Je vais essayer de prendre le temps de développer un point clef qui m’apparait de plus en plus dans le monde de la startup. Cela concerne la jonction entre le design et la stratégie des jeunes entreprises. Pour point de départ, citons l’inoxydable Steve Blank :

Une startup est une organisation temporaire créée pour trouver un business model qui puisse monter en puissance et qui soit répétable.

C’est de façon claire l’un des piliers de mon travail à l’agence : innover par les business models, pivoter sans se focaliser sur la technologie et la R&D (ce sont des ressources, pas une fin en soi). Mais c’est encore insuffisant. Une faiblesse que nous avions identifiée dès le départ avec Stéphanie, est  l’absence de gestion du facteur humain (la partie “learn” du “lean startup management”). De ce point de vue, nous nous sommes toujours astreint à apporter un solide travail de développement managérial. Et donc à soutenir l’évolution des associés et de leurs équipes dans des transitions professionnelles brutales.

Cette première jonction innovation de business model / développement managérial est déjà assez satisfaisante, mais encore insuffisante. Il y a encore des trous d’airs que je ressens de plus en plus, du fait que des choses que je tenais comme acquises, ne le sont pas. Et du coup, je discerne de plus en plus l’intérêt le besoin d’une approche concertée avec le design. Je suis loin de l’avoir correctement formulée et j’avance pas à pas, car ce n’est pas simple. J’ai appris par exemple que les designers sont comme les financiers : ils vont avoir une très bonne perspective sur l’entreprise, mais sous un angle particulier, insuffisant pour en dégager une stratégie (là je viens de me faire pas mal d’amis)… Mais c’est bien normal. Aucun cursus de design (/ finance) que je connaisse, ne fournit les outils et l’expérience nécessaire à la gestion de l’entreprise, de son management et de son déploiement sur un marché.

Et néanmoins l’articulation design / business model / développement managérial commence à se dessiner, même si elle n’est pas simple à obtenir. Je constate dans le meilleur des cas des mises en parallèles : on va faire X jours de design et X jours de stratégie pour une startup. C’est souvent beaucoup de confusion pour les porteurs de projets : des idées convergentes par certains aspects, divergentes par d’autres, des recommandations mal placées (la stratégie qui donne un avis tranché sur la manifestation de l’offre produit, ou le design qui oriente le positionnement concurrentiel), etc. Dans un esprit de conciliation efficace, un travail que je trouve intéressant est celui de Colin Raney chez Ideo :

Ce travail prend le soin de formuler le business model, d’essayer de clarifier l’environnement concurrentiel et stratégique, puis d’intégrer la perspective client. Très intéressant, mais un peu trop mécanique à mon avis.

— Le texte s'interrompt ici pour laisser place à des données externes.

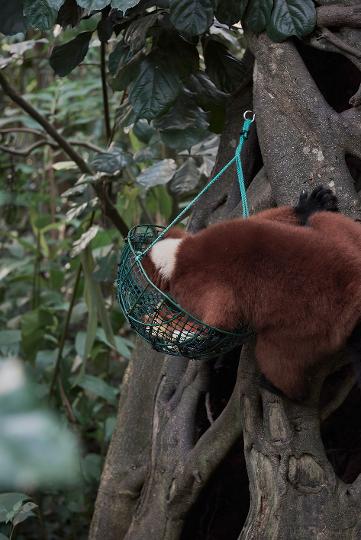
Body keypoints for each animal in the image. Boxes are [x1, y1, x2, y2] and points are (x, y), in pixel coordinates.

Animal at [142, 187, 360, 400]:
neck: (178, 256)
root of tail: (352, 281)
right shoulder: (225, 230)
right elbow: (261, 221)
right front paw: (305, 208)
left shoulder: (194, 285)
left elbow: (221, 319)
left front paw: (193, 336)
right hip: (345, 240)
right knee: (322, 219)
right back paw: (314, 211)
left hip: (316, 327)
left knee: (273, 352)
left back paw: (286, 392)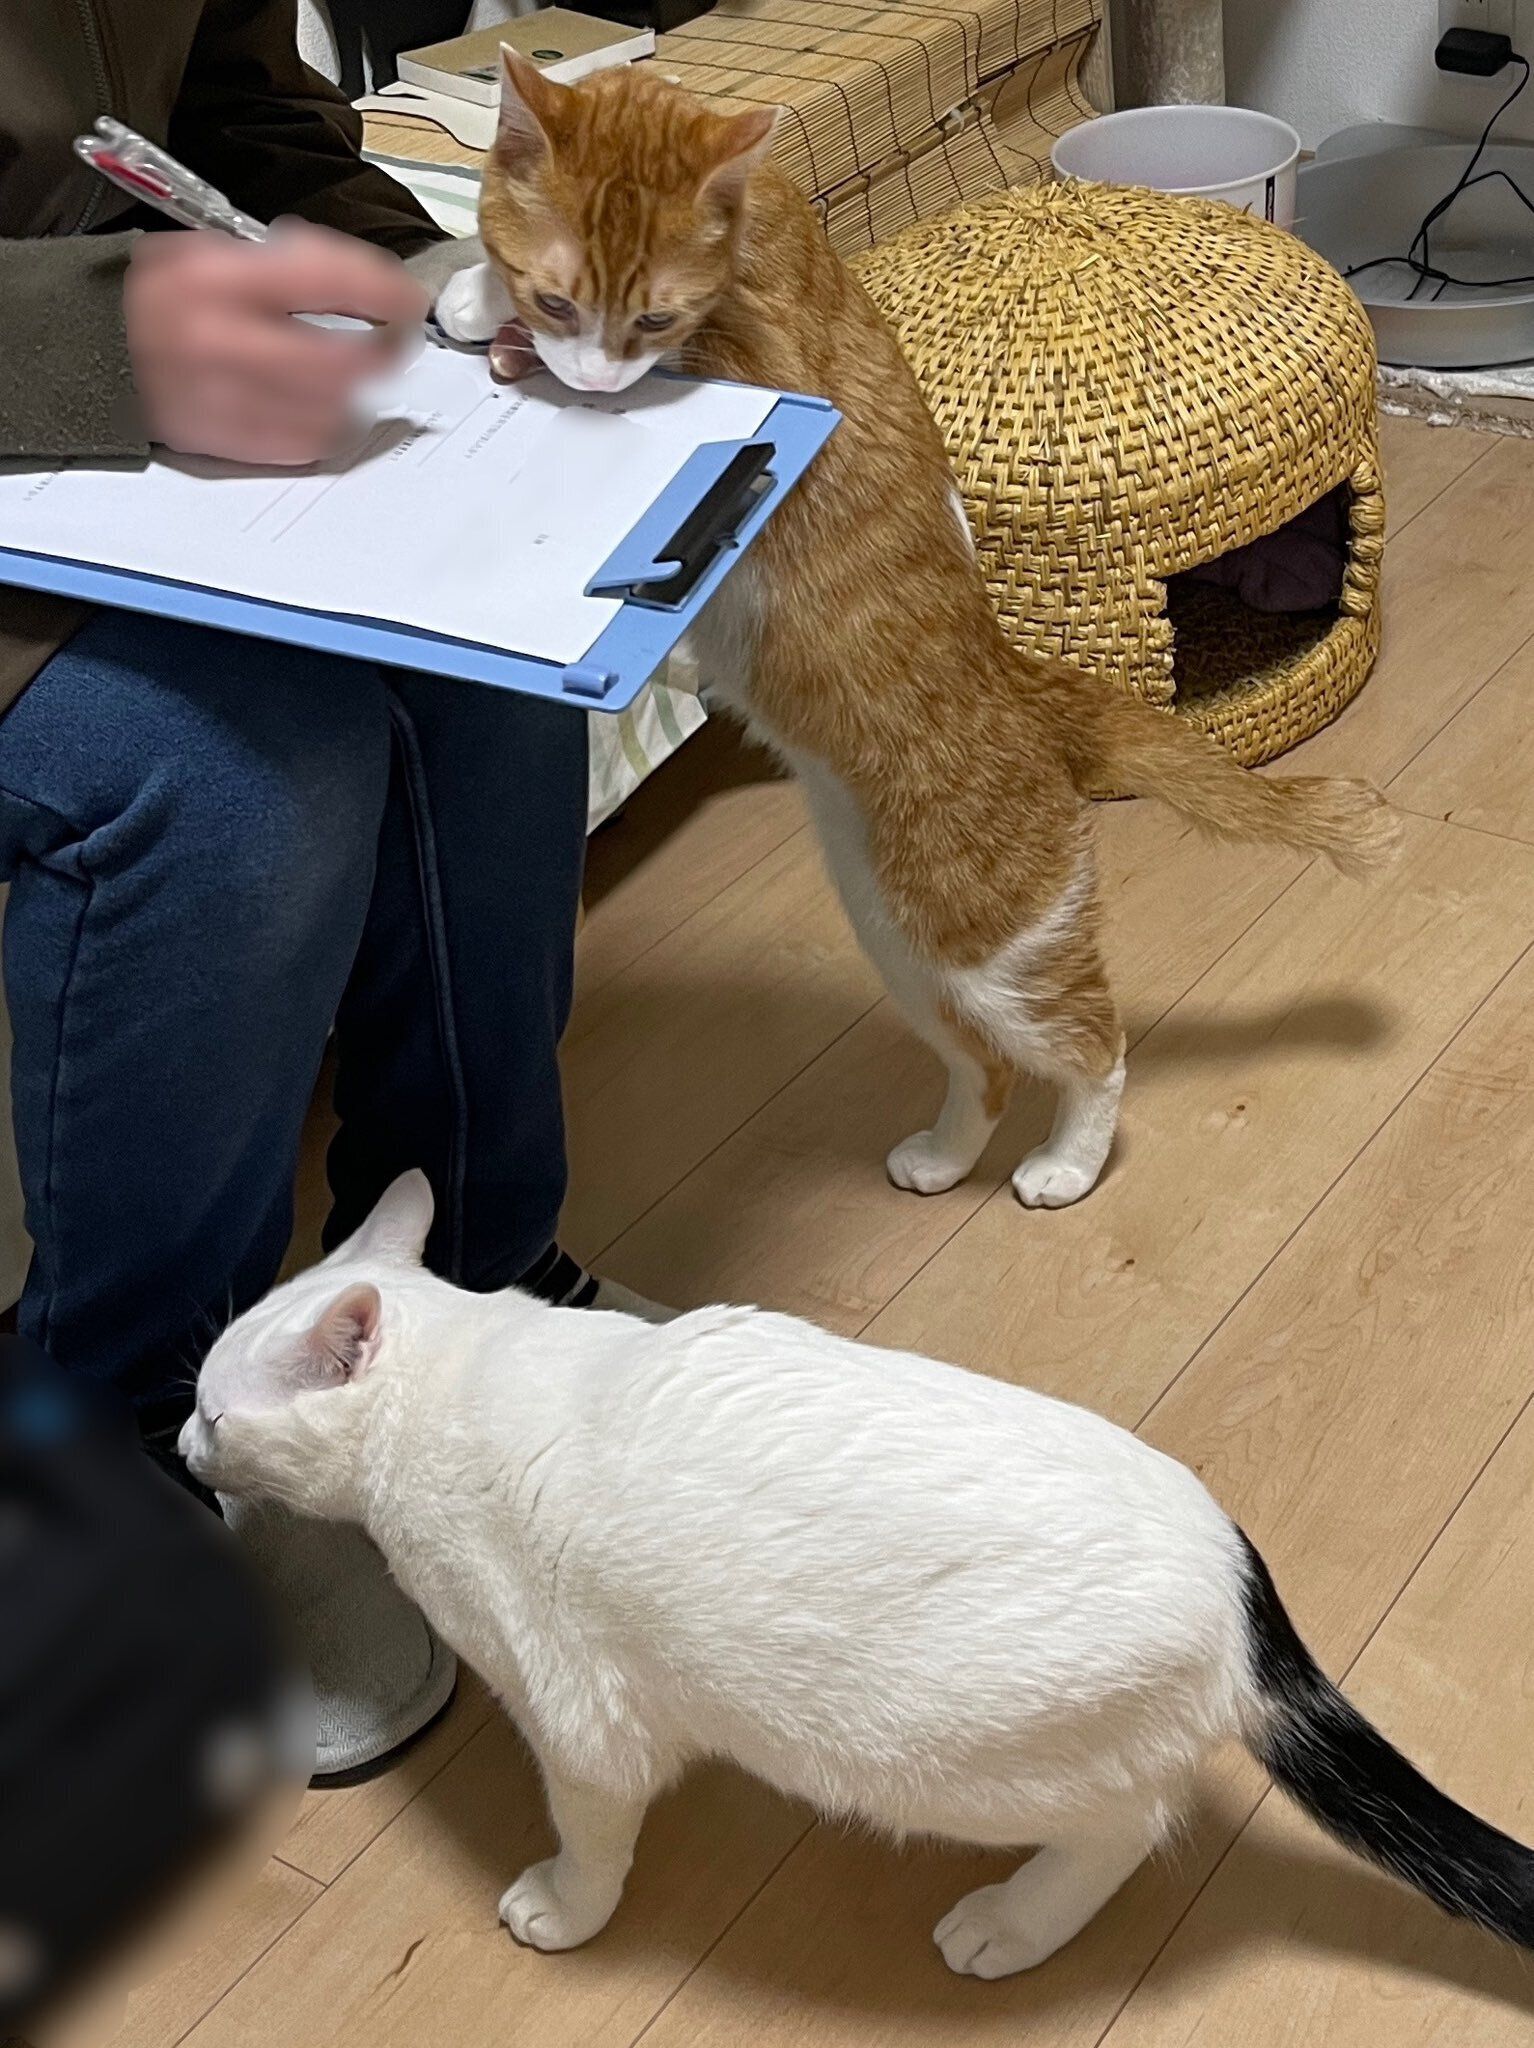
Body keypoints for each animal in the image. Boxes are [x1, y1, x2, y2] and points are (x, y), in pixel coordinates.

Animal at [182, 1172, 1534, 1976]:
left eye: (211, 1406)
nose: (185, 1448)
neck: (453, 1370)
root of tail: (1241, 1581)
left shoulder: (583, 1723)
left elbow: (592, 1835)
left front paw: (563, 1908)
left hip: (958, 1752)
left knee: (1126, 1828)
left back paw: (1009, 1922)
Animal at [436, 54, 1399, 1215]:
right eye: (560, 297)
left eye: (658, 321)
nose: (589, 382)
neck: (764, 215)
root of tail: (1032, 685)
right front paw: (474, 292)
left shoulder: (765, 362)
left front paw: (480, 308)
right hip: (898, 932)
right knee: (979, 1064)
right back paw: (940, 1158)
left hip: (985, 934)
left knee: (1093, 1045)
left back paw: (1066, 1166)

Je trouve qu’une mise en phase progressive des deux approches serait plus intéressabte : poser la problématique en terme de stratégie et de business model, critiquer sur le terrain les premières hypothèses par le design du “produit minimum viable” et tout ce qui s’y rattache, reprendre le business model de façon plus claire, reformuler l’offre et la tester, etc. Bref, par des aller-retours rapides, utiliser le meilleur des deux mondes pour stabiliser la startup en une entreprise :

Le cycle de développement client se coordonne alors avec une prépondérance alternée, un passage de relais efficace, entre les deux approches :

  1. Phase créative de recherche de business model
  2. Phases de prototypages de l’offre et d’exploration du marché
  3. Reformulation et montée en puissance

Le tout soutenu en continu par le développement managérial des équipes de la startup, qui vont devenir de plus en plus à même de diriger et de faire survivre une entreprise plus lourde à gérer (plus de CA, plus de salariés, plus de coûts fixes). Et je dois dire que la région PACA est un très bon terrain d’expérimentation actuellement : avec à la fois un programme de formation et d’accompagnement à l’innovation de business model (dont je m’occupe) et un dispositif de designers en résidence dans quatre pépinières locales. Cela, rajouté à d’autres projets qui verront peut être le jour avec l’ENSCI à Paris, et au travail que je fais régulièrement avec Gemalto et qui implique de plus en plus le design…

L’équation gagnante que je retiens pour l’instant est à l’addition de ces trois composantes :

  • Innovation de business model : innover stratégiquement
  • Design thinking : intégrer la perspective client
  • Développement managérial : créer une entreprise apprenante

Le dosage et la mise en musique complète reste encore à construire. Tout cela promet plusieurs mois passionnants et comme je le disais au tout début, il faudra en reparler.